**DOCUMENT EXCERPT**.

---------------

Let me top-post a question to the Wikidata dev team:
Where can we find documentation on what the Wikidata internal language codes actually mean? In particular, how do you map the language selector to the internal codes? I noticed some puzzling details:
* Wikidata uses "be-x-old" as a code, but MediaWiki messages for this language seem to use "be-tarask" as a language code. So there must be a mapping somewhere. Where?
* MediaWiki's http://www.mediawiki.org/wiki/Manual:$wgDummyLanguageCodes provides some mappings. For example, it maps "zh-yue" to "yue". Yet, Wikidata use both of these codes. What does this mean?
Answers to Nemo's points inline:
On 04/08/13 06:15, Federico Leva (Nemo) wrote:
Markus Krötzsch, 03/08/2013 15:48:
(3) Limited language support. The script uses Wikidata's internal language codes for string literals in RDF. In some cases, this might not be correct. It would be great if somebody could create a mapping from Wikidata language codes to BCP47 language codes (let me know if you think you can do this, and I'll tell you where to put it)
These are only a handful, aren't they?
There are about 369 language codes right now. You can see the complete list in langCodes at the bottom of the file
https://github.com/mkroetzsch/wda/blob/master/includes/epTurtleFileWriter.py
Most might be correct already, but it is hard to say. Also, is it okay to create new (sub)language codes for our own purposes? Something like simple English will hardly have an official code, but it would be bad to export is as "en".

---------------

**EXTRACTED RECORDS**.
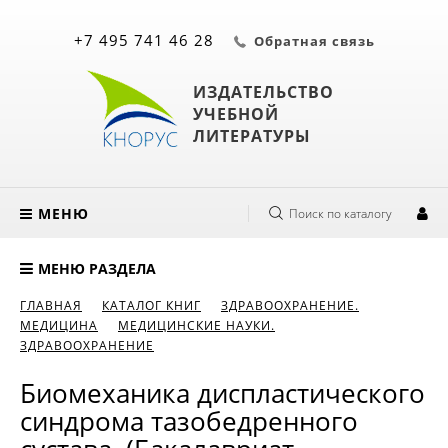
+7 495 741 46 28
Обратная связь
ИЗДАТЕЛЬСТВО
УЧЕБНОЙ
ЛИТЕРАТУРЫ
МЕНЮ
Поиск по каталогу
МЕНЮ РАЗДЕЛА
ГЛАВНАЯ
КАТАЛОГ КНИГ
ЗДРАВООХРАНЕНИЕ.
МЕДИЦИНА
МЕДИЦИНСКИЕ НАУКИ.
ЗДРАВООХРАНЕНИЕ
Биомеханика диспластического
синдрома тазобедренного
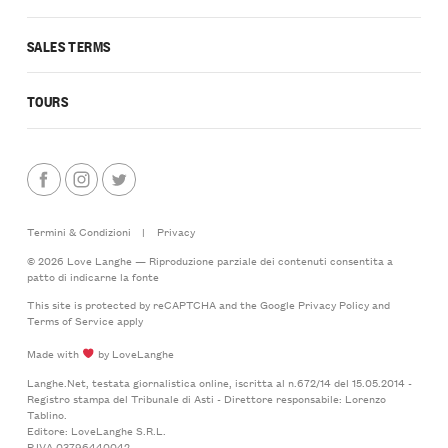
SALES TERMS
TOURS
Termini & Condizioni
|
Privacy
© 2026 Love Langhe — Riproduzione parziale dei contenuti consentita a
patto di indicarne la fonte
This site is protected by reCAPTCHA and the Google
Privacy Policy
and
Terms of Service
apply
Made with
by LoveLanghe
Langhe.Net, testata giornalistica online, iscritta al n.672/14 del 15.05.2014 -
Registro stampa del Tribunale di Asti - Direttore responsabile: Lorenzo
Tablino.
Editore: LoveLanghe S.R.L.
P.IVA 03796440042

---------------

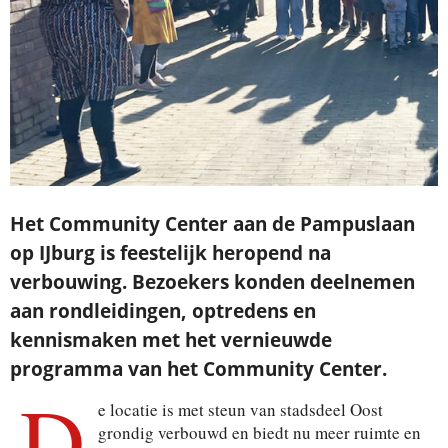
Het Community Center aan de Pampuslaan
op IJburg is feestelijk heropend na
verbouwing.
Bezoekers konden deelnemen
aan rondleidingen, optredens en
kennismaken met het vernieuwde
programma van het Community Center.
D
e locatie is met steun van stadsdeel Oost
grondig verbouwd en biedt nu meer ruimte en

---------------

Continue the message on Wikidata language codes, the text above the listing, picking up after its final sentence.

**ANSWER SPACE**.
(4) Limited site language support. To specify the language of linked wiki sites, the script extracts a language code from the URL of the site. Again, this might not be correct in all cases, and it would be great if somebody had a proper mapping from Wikipedias/Wikivoyages to language codes.
Apart from the above, doesn't wgLanguageCode in https://noc.wikimedia.org/conf/highlight.php?file=InitialiseSettings.php have what you need?
Interesting. However, the list there does not contain all 300 sites that we currently find in Wikidata dumps (and some that we do not find there, including things like dkwiki that seem to be outdated). The full list of sites we support is also found in the file I mentioned above, just after the language list (variable siteLanguageCodes).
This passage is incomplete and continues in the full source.